Mayor Sonthaya Kunplome on Tuesday led city officials in inspecting the rubble left behind by the Sept. 12 blaze at the Nashaa Club, a day after investigators were forced to abort their work due to remaining heat and smoldering embers, as well as the rickety nature of the remaining structure.



After Pattaya engineers gave the all-clear, investigators began to sift through the ruins in search of the cause of the inferno that threatened to engulf other closed businesses on the Pattaya nightlife strip. Sonthaya praised firefighters for their fast work against intolerable heat, explosions and raging flames that stopped from fire from spreading.


On Sept. 14, Nashaa employees who were providing security for the property, and called authorities when the blaze broke out around 9:30 p.m. Sunday, pointed out the area where they believe the fire began: a storage room where alcoholic beverages were stored.

Mayor Sonthaya Kunplome pointed out that the long-running issue of low-hanging bar signs preventing emergency vehicles from traversing Walking Street.

The fire began and was punctuated throughout by large explosions, believed to be natural gas cannisters. No mention was made of those Tuesday.

Few other facts about the fire were released, with Sonthaya saying only that Nashaa’s owners were cooperating and stated that the building was insured for an undisclosed amount.

The mayor took pains to criticize the “false rumors and speculation” that have been rife on social media about the cause of the fire, the building’s insurance policy and motivation for arson.

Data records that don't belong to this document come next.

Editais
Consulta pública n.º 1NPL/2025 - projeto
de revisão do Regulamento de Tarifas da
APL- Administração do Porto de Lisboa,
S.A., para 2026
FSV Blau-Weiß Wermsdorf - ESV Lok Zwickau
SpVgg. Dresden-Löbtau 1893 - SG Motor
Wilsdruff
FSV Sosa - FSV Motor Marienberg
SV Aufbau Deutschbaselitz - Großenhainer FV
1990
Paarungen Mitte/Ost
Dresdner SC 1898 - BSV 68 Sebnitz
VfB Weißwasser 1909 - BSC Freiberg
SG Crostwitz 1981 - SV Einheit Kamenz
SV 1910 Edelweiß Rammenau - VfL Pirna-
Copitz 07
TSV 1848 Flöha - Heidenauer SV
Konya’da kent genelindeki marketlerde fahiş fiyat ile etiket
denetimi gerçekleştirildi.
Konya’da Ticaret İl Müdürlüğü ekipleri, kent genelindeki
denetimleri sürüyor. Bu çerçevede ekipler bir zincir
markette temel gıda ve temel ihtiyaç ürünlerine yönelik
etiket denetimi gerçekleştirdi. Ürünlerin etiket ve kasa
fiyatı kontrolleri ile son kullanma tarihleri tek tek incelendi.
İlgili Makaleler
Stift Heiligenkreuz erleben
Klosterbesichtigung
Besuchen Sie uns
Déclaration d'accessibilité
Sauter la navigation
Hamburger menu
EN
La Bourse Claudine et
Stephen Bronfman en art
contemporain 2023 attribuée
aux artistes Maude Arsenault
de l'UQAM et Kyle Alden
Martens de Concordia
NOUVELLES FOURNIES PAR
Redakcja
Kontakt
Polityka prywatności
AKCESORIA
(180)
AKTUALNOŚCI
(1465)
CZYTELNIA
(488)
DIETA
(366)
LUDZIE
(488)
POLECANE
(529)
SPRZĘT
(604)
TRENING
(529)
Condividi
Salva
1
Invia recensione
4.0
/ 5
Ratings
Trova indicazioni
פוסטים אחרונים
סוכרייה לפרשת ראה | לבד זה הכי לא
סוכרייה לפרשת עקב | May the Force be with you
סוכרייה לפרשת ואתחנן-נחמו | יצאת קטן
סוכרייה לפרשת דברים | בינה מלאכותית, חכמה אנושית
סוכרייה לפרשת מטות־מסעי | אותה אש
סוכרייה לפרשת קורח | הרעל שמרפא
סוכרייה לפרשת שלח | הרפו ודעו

Nashaa’s owners on Monday posted to social media, urging people to refrain from the rampant, cynical speculation that the club was torched for insurance money due to being closed for five months during the latest coronavirus wave.

Sonthaya also pointed out that the long-running issue of low-hanging bar signs preventing emergency vehicles from traversing Walking Street raised its head again, with near-tragic consequences.



The mayor said the matter of low handing signs would be addressed as part the planned redevelopment of Walking Street.

“We saw that crane fire trucks could not easily reach the fire area because of signs in front of businesses. We have to fix this, as the issue has come up before,” Sonthaya said. He said the matter will be addressed as part the planned redevelopment of Walking Street.

Pattaya City Hall for years has complained about the signage, regularly removing those too close to the ground and, at one point, threatening to ban all signs except slim, vertical marquees placed on the fourth floors of each building as they do in nightlife sections of Tokyo, Seoul and Phnom Penh.


The 2017 threat went nowhere after bar owners refused to change signage until the city fixed the street’s power grid, which hasn’t happened until this year.

The mayor noted overhead power and communications lines, along with transformers on utility poles, complicated the disaster response. However, he said, those issues will be resolved by the ongoing burying of overhead wires by the Provincial Electricity Authority.